0
votes

I want to extract first non missing variable in my data.table for each row.

function_non_missing<-function(x){
  x<-x[!is.na(x)]
  #Then apply some other transformations such as
  #x<-x[x!=""]
  #x<-x[x!="some random thing"]
  if (length(x)>0){
    x[1]
  } else{
    NA
  }
}

Now I just want to apply this function row by row. I searched for previous answers and then tried things like:

data<-data[,non_missing_var:=function_non_missing(.SD),by=1:nrow(data)]

I also tried other permutations of the same idea but nothing seems to work.

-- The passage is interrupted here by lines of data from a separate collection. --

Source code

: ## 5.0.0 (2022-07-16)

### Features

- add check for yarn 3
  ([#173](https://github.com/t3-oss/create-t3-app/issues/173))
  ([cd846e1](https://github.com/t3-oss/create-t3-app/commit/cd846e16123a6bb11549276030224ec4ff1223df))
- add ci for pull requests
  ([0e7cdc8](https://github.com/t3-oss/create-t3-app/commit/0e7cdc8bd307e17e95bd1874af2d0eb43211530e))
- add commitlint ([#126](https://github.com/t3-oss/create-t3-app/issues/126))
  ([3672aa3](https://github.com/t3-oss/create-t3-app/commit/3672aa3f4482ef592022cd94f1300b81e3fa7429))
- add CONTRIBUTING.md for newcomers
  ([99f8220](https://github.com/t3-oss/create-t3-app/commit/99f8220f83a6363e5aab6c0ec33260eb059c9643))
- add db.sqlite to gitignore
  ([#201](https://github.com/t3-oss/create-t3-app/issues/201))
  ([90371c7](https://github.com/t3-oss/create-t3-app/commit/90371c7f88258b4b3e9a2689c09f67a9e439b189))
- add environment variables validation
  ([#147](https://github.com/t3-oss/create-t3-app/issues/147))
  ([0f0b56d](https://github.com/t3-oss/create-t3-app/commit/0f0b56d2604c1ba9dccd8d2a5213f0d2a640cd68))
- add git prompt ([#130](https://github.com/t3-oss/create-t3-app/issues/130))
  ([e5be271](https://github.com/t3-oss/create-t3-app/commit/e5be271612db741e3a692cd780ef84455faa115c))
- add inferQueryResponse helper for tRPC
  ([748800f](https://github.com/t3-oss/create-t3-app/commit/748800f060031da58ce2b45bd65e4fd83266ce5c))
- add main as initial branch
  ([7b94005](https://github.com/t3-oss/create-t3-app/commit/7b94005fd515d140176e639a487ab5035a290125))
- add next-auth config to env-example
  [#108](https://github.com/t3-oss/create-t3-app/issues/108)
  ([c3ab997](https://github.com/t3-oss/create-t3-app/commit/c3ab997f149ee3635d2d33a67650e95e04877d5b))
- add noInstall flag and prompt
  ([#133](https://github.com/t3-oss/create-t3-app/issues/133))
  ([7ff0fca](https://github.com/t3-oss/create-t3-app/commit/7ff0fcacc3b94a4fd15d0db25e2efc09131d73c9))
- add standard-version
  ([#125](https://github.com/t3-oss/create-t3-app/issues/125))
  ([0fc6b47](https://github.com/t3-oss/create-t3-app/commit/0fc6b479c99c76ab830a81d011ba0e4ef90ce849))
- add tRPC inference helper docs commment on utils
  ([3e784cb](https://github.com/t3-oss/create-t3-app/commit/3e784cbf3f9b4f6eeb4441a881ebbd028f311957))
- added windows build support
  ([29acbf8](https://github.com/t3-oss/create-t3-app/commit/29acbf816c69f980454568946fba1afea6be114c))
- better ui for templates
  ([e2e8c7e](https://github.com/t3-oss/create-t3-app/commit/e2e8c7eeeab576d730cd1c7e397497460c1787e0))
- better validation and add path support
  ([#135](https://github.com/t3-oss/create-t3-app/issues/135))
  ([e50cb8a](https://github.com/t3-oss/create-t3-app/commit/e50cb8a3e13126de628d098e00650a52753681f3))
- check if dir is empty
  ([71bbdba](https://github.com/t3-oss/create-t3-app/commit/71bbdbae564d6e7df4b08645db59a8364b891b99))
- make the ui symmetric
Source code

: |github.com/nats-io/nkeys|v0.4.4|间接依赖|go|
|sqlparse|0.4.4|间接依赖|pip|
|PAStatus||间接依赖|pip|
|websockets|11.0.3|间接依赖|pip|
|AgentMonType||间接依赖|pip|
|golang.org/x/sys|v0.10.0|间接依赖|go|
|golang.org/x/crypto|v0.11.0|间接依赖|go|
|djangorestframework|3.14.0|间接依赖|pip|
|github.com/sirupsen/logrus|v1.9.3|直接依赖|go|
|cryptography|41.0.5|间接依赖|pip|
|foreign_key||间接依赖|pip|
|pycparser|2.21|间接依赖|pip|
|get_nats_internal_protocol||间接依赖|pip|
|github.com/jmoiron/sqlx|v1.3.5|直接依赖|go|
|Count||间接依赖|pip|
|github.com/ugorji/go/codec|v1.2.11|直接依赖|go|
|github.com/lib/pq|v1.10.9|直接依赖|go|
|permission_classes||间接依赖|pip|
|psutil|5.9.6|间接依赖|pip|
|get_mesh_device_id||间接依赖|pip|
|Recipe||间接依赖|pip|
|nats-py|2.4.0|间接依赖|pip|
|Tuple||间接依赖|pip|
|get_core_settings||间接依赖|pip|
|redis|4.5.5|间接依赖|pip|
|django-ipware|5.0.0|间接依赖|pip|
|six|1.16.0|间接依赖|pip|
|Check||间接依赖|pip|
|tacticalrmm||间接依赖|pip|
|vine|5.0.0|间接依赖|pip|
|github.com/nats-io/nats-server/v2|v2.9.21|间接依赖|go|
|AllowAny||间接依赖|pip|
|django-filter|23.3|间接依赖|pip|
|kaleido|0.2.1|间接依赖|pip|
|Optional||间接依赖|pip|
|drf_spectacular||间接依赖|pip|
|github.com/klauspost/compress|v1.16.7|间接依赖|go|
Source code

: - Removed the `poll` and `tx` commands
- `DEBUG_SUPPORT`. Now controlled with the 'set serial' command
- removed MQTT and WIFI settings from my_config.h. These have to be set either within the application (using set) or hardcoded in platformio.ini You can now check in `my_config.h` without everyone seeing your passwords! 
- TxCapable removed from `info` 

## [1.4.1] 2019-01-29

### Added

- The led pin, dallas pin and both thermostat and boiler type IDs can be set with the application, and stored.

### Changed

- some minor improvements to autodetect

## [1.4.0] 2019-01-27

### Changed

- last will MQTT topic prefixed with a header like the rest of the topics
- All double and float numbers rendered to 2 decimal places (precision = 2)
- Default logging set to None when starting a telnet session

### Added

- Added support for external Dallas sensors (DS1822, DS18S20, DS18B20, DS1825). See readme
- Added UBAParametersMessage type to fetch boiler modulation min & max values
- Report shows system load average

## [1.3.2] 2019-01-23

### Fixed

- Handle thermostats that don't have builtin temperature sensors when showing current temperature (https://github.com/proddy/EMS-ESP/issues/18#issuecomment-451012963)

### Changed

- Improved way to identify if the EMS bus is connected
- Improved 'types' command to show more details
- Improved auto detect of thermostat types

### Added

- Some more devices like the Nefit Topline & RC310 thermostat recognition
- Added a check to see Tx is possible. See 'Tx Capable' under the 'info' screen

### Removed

More generally can somebody point towards some tutorial to learn about the most efficient ways to apply data.table ideas (in particular how to use Map and Reduce) row by row using as arguments columns specified in .SDcols. In practice what I often want to do is something like:

data<-data[,my_new_var:=random_function(.SD),.SDcols=c("var_1","var_2","var_3"),by=1:nrow(data)]

and random_function is operating on a vector.

2

2 Answers

0
votes

Apparently this will work:

data<-data[,non_missing_var:=function_non_missing(unlist(.SD)),by=1:nrow(data)]

could somebody more familiar with data.table comment why this works and why do I need to put unlist.

0
votes

I suggest using the apply function instead. Try

apply(data, 1, function_non_missing)

1refers to applying the function row-wise.